We'll need to calculte the frame to draw for the sprite, so we'll begin by assuming it's the first frame by setting frameIdx to 0:

Sprite.prototype.draw = function(t, x, y)
{
	var frameIdx = 0;

If the sprite is animated but does not loop, and the t value is greater than or equal to the duration of the sprite, we'll simply select the last frame:

	if(!this.loop && this.animated && t>=this.duration)
	{
		frameIdx = (this.frames.length - 1);
	}

Otherwise, if the sprite is animated and does loop, we'll calculate the current frame to show. We'll use the modulus of the t value % Sprite duration so that t is not a higher value than the sprite duration; we'll also set a temporary variable totalD to 0, which we'll use to store the time at which each frame ends:

	else if(this.animated)
	{
		t = t % this.duration;
		var totalD = 0;

We'll then loop through the frames, beginning by adding the duration (d) of the current frame to the totalD variable and setting the frameIdx value to the current frame index (i). If the value of t is less than or equal to totalD, this is the frame we'll be showing so we break out of the loop.
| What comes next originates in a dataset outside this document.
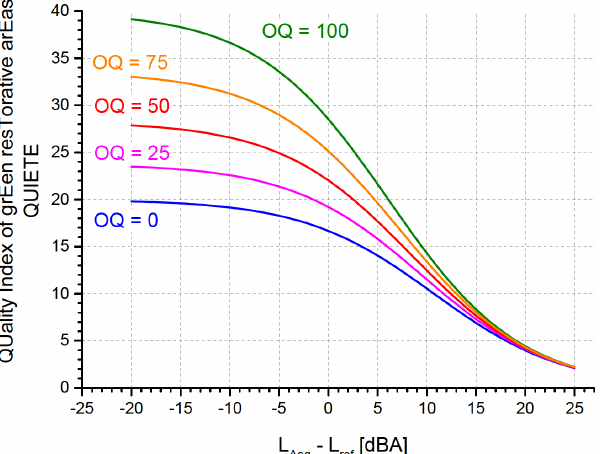
Figure 1: The QUIETE index as function of the difference L Aeq − L ref and some values OQ of the perceived overall quality of the park.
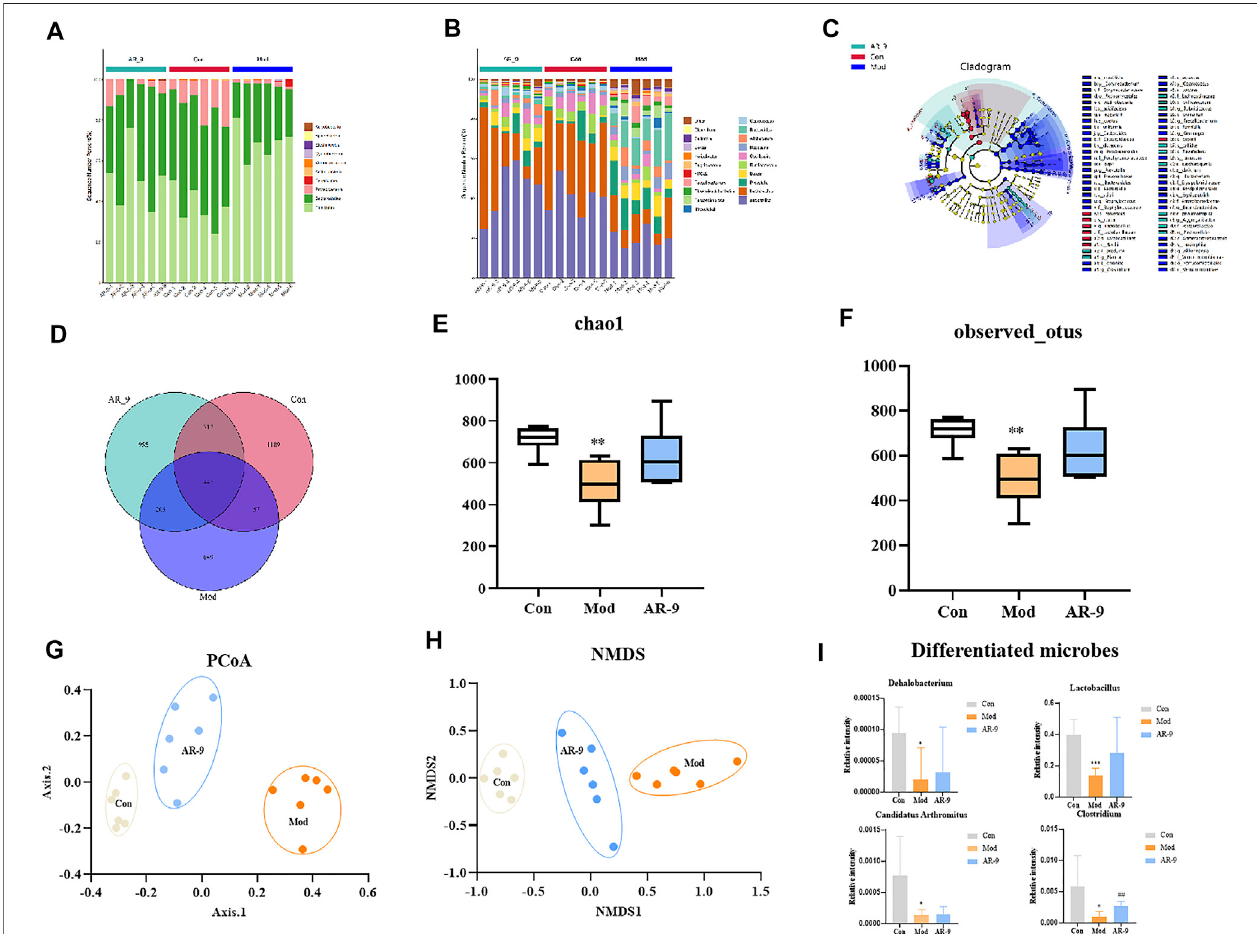
FIGURE 5 | Intestinal microbiota analysis results of AR-9 treatment of HL. The histogram of species distribution at the phylum (A) and genus (B) levels in three groups was revealed by 16S rRNA sequencing (different colors represent different bacteria at phylum or genus levels). (C) Taxonomic cladogram generated by LEfSe analysis showing the differences of bacterial abundance on the genus level. (D) Venn diagram for bacterial communities of Con, Mod, and AR-9 groups. (E) Chao1 and (F) observed OTUs represent alpha-diversity indexes for each sample group. (G) PCoA analysis among Con, Mod, and AR-9 groups. (H) NMDS analysis among Con, Mod and AR-9 groups. (I) Results of four differential dominant bacteria at the genus level among AR-9 groups. * p < 0.05, ** p < 0.01 and # p < 0.05, and ## p < 0.01 vs. Con or Mod group.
		for(var i in this.frames)
		{
			totalD+= this.frames[i].d;
			frameIdx = i;
			
			if(t<=totalD)
			{
				break;
			}
		}

We'll now also close the frame searching loop:

	}

We'll look and see if the current frame has an offset value to modify its calculated drawing position. If so, we'll assign it to a temporary offset variable. Otherwise, the value of this variable will be [0,0].

	var offset = (typeof this.frames[frameIdx].offset=='undefined' ?
		[0,0] : this.frames[frameIdx].offset);

After, we can draw our sprite to the Canvas. The tilset x, y, w, h properties are all taken from the current frame data, and the position at which the sprite will be drawn is the x, y arguments modified by the offset. After drawing the method is complete and we'll close it:

	ctx.drawImage(tileset,
		this.frames[frameIdx].x, this.frames[frameIdx].y,
		this.frames[frameIdx].w, this.frames[frameIdx].h,
		x + offset[0], y + offset[1],
		this.frames[frameIdx].w, this.frames[frameIdx].h);
};

Modifying our sprites

To modify our existing code to make use of this, we'll replace every instance of sprite : [...] with sprite : new Sprite([...]). We'll also remove the section of code from the window.onload event handler:

	for(x in tileTypes)
	{
		...
	}

We'll also completely remove our now defunct getFrame method.

In our drawGame method we'll also replace every ctx.drawImage(...) call with simply calling the draw method for the sprite in question with the arguments gameTime, and the x, y values from the 6th and 7th arguments we were using for the drawImage method.